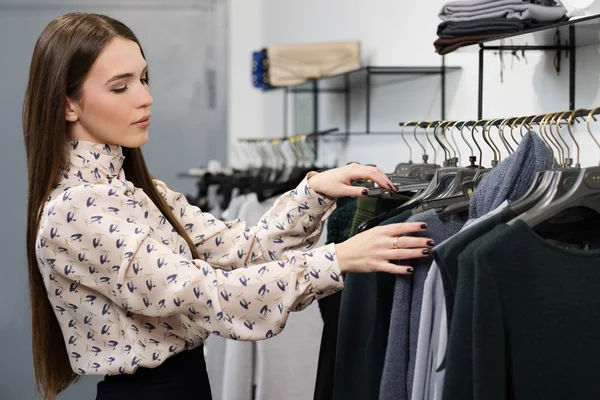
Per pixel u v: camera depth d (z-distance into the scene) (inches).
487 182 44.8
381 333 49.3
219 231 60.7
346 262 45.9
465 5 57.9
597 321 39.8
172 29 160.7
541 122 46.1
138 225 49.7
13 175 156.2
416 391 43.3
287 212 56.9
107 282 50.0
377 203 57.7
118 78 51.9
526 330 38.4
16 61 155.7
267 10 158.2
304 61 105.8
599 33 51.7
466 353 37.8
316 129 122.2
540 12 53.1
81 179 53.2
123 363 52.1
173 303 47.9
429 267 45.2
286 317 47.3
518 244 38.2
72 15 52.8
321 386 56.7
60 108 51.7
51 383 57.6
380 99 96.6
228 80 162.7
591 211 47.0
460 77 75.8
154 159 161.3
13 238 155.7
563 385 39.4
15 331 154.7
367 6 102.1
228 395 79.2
━━━━
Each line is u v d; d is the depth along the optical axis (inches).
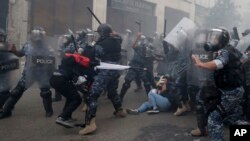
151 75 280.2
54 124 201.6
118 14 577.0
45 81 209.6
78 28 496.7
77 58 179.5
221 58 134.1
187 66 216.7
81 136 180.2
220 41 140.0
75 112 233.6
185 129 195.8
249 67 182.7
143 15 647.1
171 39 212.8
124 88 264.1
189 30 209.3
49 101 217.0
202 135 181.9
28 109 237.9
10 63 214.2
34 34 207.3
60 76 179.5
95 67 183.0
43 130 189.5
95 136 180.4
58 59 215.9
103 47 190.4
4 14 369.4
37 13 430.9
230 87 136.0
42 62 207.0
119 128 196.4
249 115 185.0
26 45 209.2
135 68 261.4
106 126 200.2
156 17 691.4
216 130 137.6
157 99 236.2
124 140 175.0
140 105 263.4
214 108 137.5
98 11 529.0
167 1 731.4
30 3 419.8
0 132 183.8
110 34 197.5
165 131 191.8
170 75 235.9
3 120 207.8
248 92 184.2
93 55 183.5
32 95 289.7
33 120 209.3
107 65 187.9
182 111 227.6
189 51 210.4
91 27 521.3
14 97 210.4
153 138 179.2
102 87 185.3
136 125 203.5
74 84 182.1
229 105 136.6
━━━━
Task details: Within the material above, transcribe exactly the lines that run from the line holding "599 33 51.7" through the line holding "228 395 79.2".

Solution:
599 33 51.7
466 353 37.8
316 129 122.2
540 12 53.1
81 179 53.2
123 363 52.1
173 303 47.9
429 267 45.2
286 317 47.3
518 244 38.2
72 15 52.8
321 386 56.7
60 108 51.7
51 383 57.6
380 99 96.6
228 80 162.7
591 211 47.0
460 77 75.8
154 159 161.3
13 238 155.7
563 385 39.4
15 331 154.7
367 6 102.1
228 395 79.2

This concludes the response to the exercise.